- Do your homework. You must do your homework before you propose a recycling program to administrators. If you are an administrator, there are things you’ll want to investigate before you implement a recycling program at your school.
a. Determine disposal service level and costs.
b. Conduct an informal “waste audit” for your campus.
c. Contact recycling collectors.
- Get your administrator’s support. After conducting an informal waste audit and gathering information from local recyclers, you will be ready to make educated estimates of your school’s disposal service needs and opportunities for recycling. The prospect of reducing your school’s disposal costs, backed up by the information you have collected, should help to gain the support of school administrators. Having your administration’s support is important for the success of the program. Without proper backing, allocating staff and funding the program may be impossible. Keep in mind that administrative decisions are strongly influenced by economics. From an economic standpoint, a recycling program will cost money, but it will also save money, and might also make money. Only by considering all of these factors can you determine the “bottom line” for your program. Use the information you have collected to prepare an oral or written proposal to the superintendent or principal.
- Pick a coordinator for the program. Finding the right faculty or staff person to coordinate your recycling program is an important step. This person should have a personal interest in and enthusiasm for recycling, as well as good communication and organizational skills. The amount of time required of this person may be considerable at first. His or her involvement could taper off as the program becomes more routine. You may also want coordinators for the cafeteria, the administrative office, and each classroom. These people can help promote the importance of putting recyclables in the correct containers and keeping the wrong materials out.
- Select a Recycling Committee or Team. A school recycling committee or team is necessary to help organize and oversee the recycling program. One option is to use your site-based management committee. On a district-wide level include all divisions of the district. Recruit support for recycling in your school or school district from
· custodial/janitorial staff
· food service/cafeteria staff
· student representatives
· facilities/maintenance personnel
· grounds personnel
· business managers
· district purchasing agents
· Adopt-a-School partners
· parent—teacher organizations
Involve all of the above groups in planning the program from the very beginning. They will be an integral part of your success and should feel ownership of the program. Custodial staff and facility managers, for example, have special knowledge that will be vital in developing the collection system and will play a key role in the process. Make everyone aware that the school may not be reimbursed for its recycled materials. The main economic benefit is likely to be in reducing or holding down your school’s disposal costs.

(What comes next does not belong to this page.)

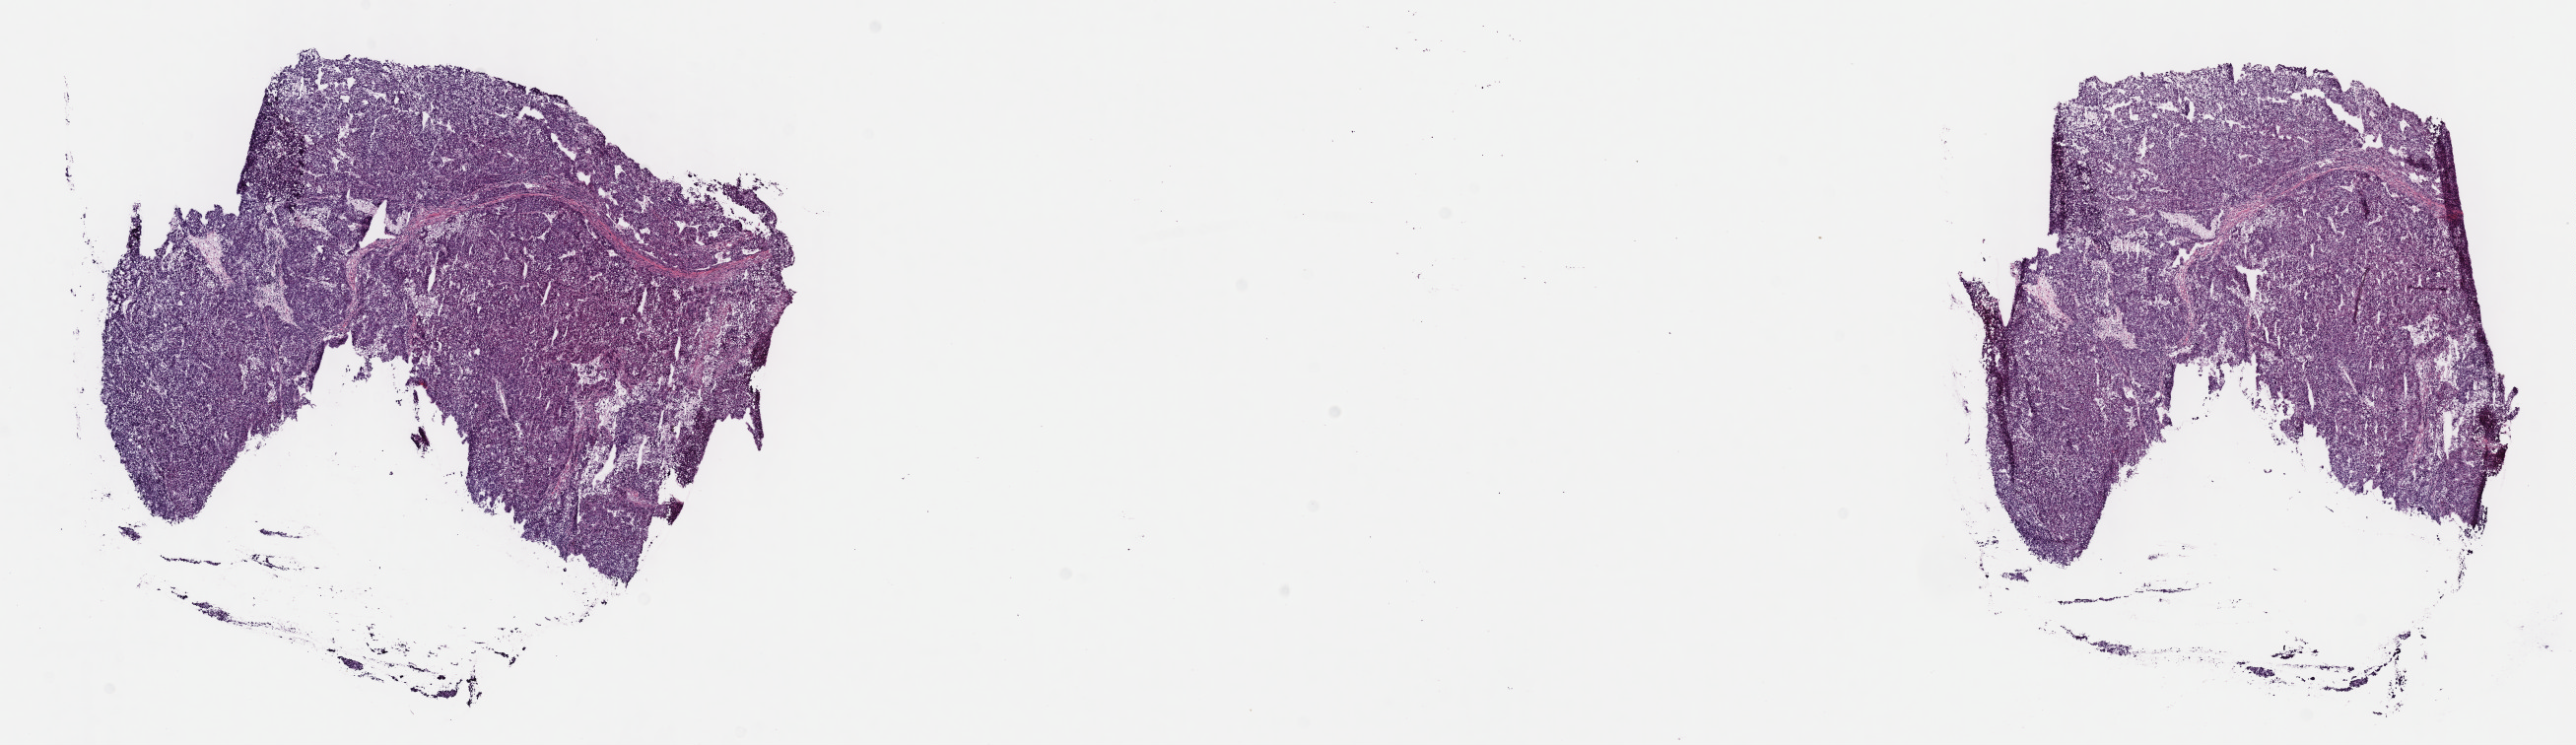
H&E-stained whole-slide image, whole scanned area (about 21.1 x 6.1 mm, slide scanned at 40x) shown as a low-resolution overview, frozen section from the top of the tissue portion, sample: primary tumour, liver. Female patient; age at initial diagnosis 74 years. Histologic grade: G3 (poorly differentiated). Slide review estimates, as recorded: tumour cells 85%, tumour nuclei 90%, normal cells 0%, stromal cells 10%, necrosis 5%. Inflammatory infiltration, as recorded: lymphocyte infiltration 7%, monocyte infiltration 1%, neutrophil infiltration 1%.
Histologic diagnosis: Hepatocellular carcinoma, NOS. AJCC pathologic stage: I.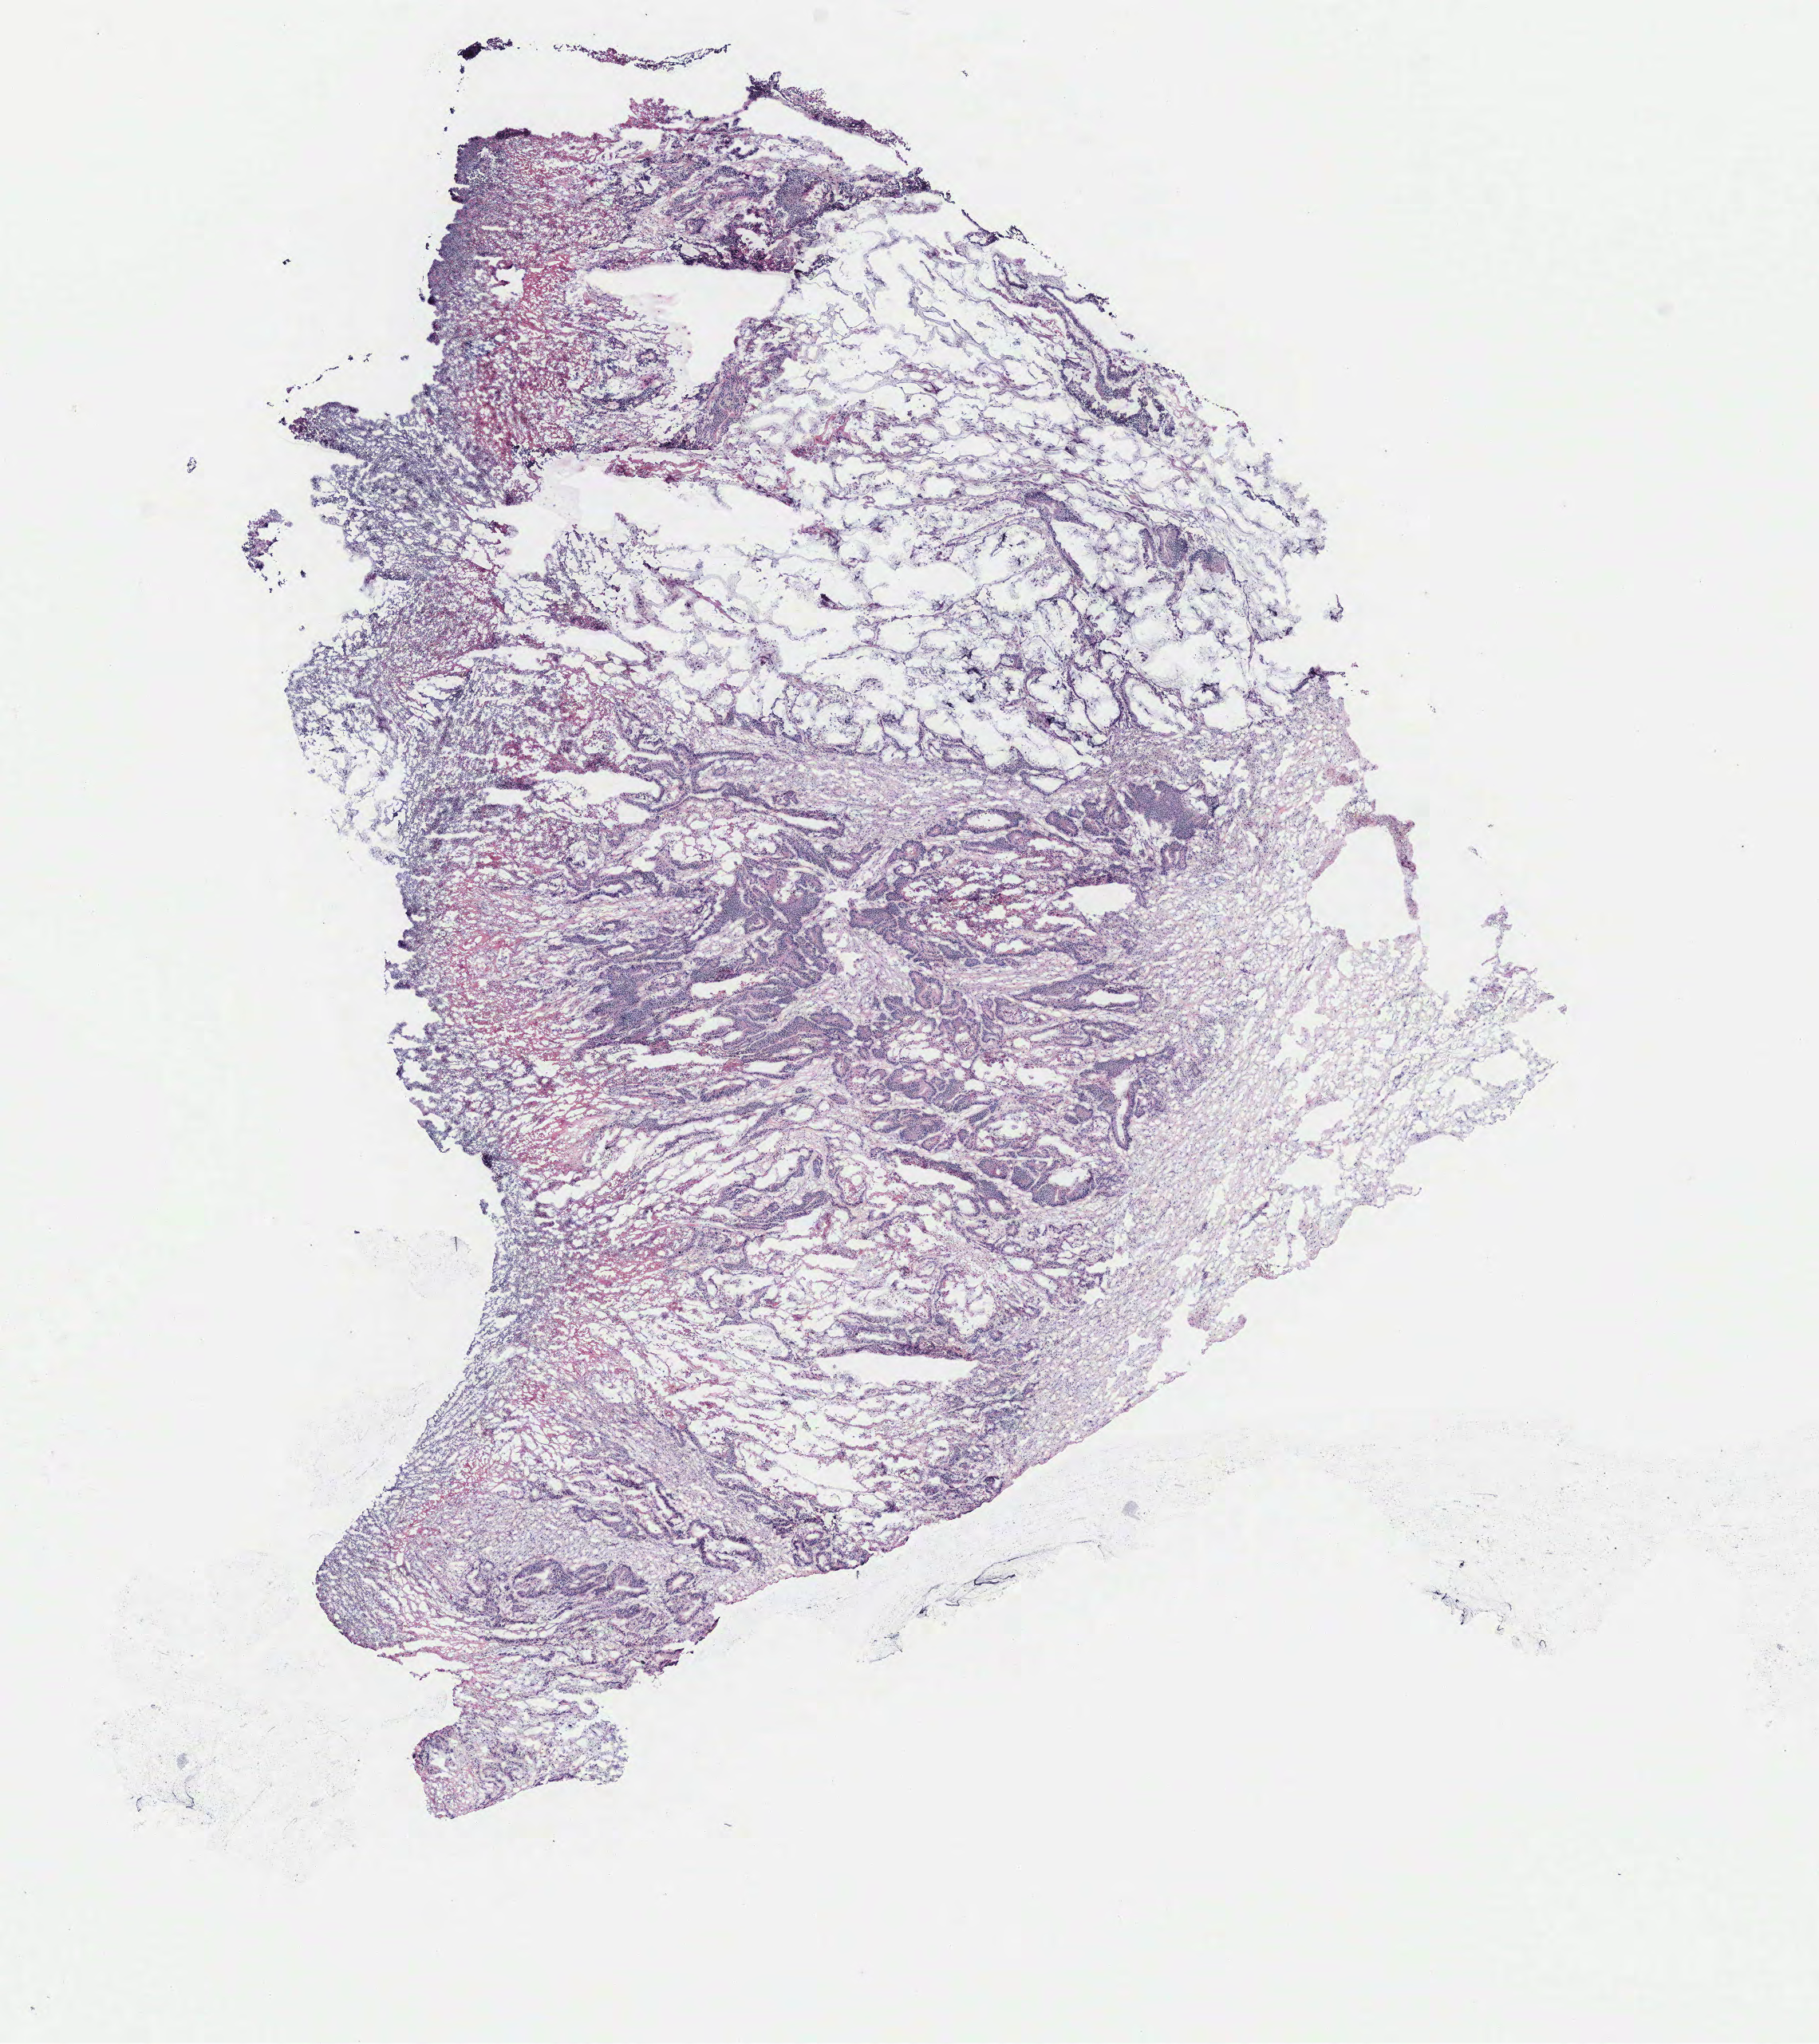
Digitized Hematoxylin and eosin (H&E) stained tissue section (whole slide) — whole scanned area (about 9.1 x 10.3 mm, from a 40x scan) shown as a low-resolution overview. Colon, normal (non-tumour) tissue. Patient sex: male.
This section: normal (non-tumour) tissue from the same patient. Patient diagnosis: Adenocarcinoma, NOS.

- Develop a collections system plan. Before collection begins, work out each step involved in moving the materials from their point of generation to the collector. Make your program simple and reasonably convenient for people to use. Be sure your plan fits with the collector’s equipment and schedule. Considerations in planning the recycling system include where to collect the materials, types of containers to use, moving and handling the materials, storage, and pickup.
- Kick-Off the Program. It is important to take a high level of awareness about your recycling program from the start. Plan several elements to be part of your kickoff.
· Develop a logo and slogan
· Have a pep rally to celebrate the kick-off
· Conduct contests and give out prizes
· Contact the local media
· Distribute posters
- Reinforce the recycling habit. After the kick off reinforce the new habit. Continual reminders will keep participation high and minimize problems. Keep everybody updated and excited about the program so they can see that their efforts are producing results. A great way to do this is through posters, announcements, bulletin boards, report cards, contests, etc.
- Monitor and evaluate your progress. Be especially watchful for problems during the first weeks of your recycling program. Make regular evaluations thereafter. Responding quickly and appropriately to problems is necessary for a successful program.
- Close the loop: buy recycled. Remember, recycling hasn’t come full circle until you purchase products made from recycled content materials. Your purchase of these products is important in stimulating recycling markets. Products with recycled content include office and computer paper, notebooks, forms, phone message pads, calculator tape, napkins, toilet paper, paper towels, and much more.
When recycling paper products, do not overlook any sources of paper. Used textbooks are often thrown out after they have been replaced. Speak to the person in charge of new textbooks to be sure the old ones go in your recycling bin. Shredded office reports could also go into your bin. Everything at schools is delivered in cardboard boxes. Those are paper products. Remember to break them down flat before throwing them in.